*TASK STATEMENT*. The task calls for the lines from the start of the entries below through the line with "Picture 2: First", given again verbatim, with every picture dropped.

*DATA FOR REVIEW*.
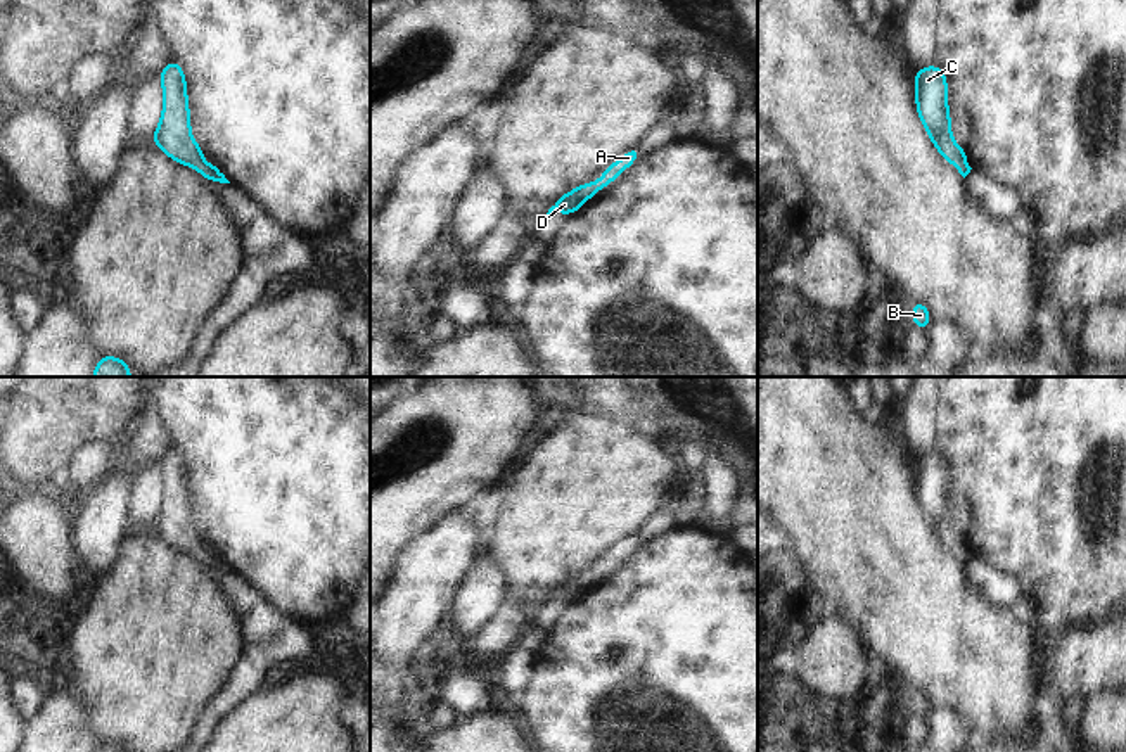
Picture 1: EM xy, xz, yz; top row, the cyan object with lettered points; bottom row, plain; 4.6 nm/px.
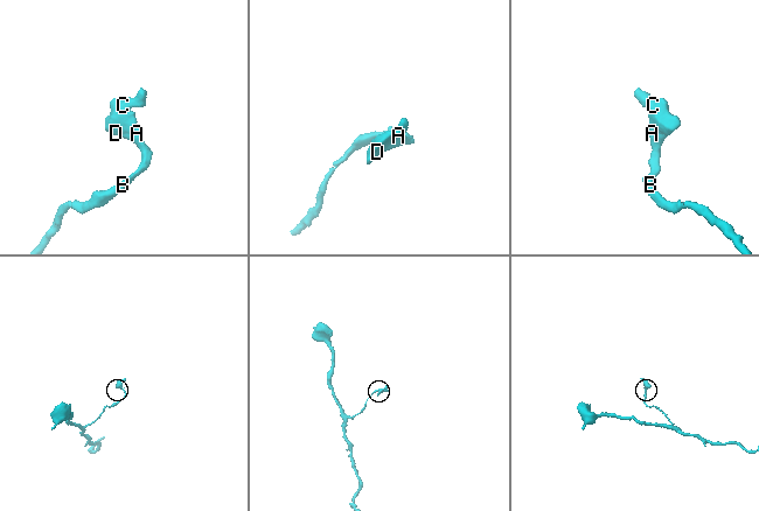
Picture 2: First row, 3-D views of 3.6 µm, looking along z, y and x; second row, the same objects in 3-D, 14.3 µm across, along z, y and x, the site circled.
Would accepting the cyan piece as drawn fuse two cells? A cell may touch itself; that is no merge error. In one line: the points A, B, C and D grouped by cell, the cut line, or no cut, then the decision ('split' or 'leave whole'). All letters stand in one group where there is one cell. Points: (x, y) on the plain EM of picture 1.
A B C D | no cut | leave whole

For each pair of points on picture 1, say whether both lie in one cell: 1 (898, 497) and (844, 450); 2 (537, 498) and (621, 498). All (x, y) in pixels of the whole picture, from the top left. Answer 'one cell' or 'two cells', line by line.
1: one cell
2: one cell

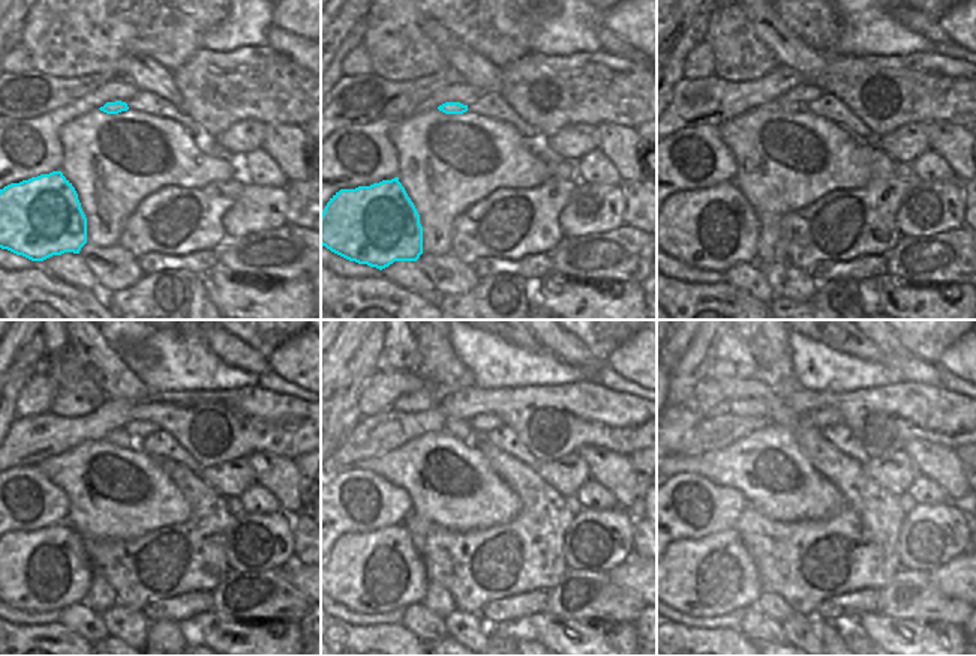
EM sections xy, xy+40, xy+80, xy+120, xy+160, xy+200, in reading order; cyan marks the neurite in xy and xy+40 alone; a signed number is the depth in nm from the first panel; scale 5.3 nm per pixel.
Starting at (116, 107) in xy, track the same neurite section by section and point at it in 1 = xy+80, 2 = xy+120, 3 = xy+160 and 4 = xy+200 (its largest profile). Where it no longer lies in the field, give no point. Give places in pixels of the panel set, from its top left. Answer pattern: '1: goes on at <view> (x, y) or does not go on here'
1: goes on at xy+80 (790, 107)
2: goes on at xy+120 (119, 437)
3: goes on at xy+160 (461, 428)
4: goes on at xy+200 (793, 419)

*ANSWER SECTION*.
Picture 1: EM xy, xz, yz; top row, the cyan object with lettered points; bottom row, plain; 4.6 nm/px.
Picture 2: First row, 3-D views of 3.6 µm, looking along z, y and x; second row, the same objects in 3-D, 14.3 µm across, along z, y and x, the site circled.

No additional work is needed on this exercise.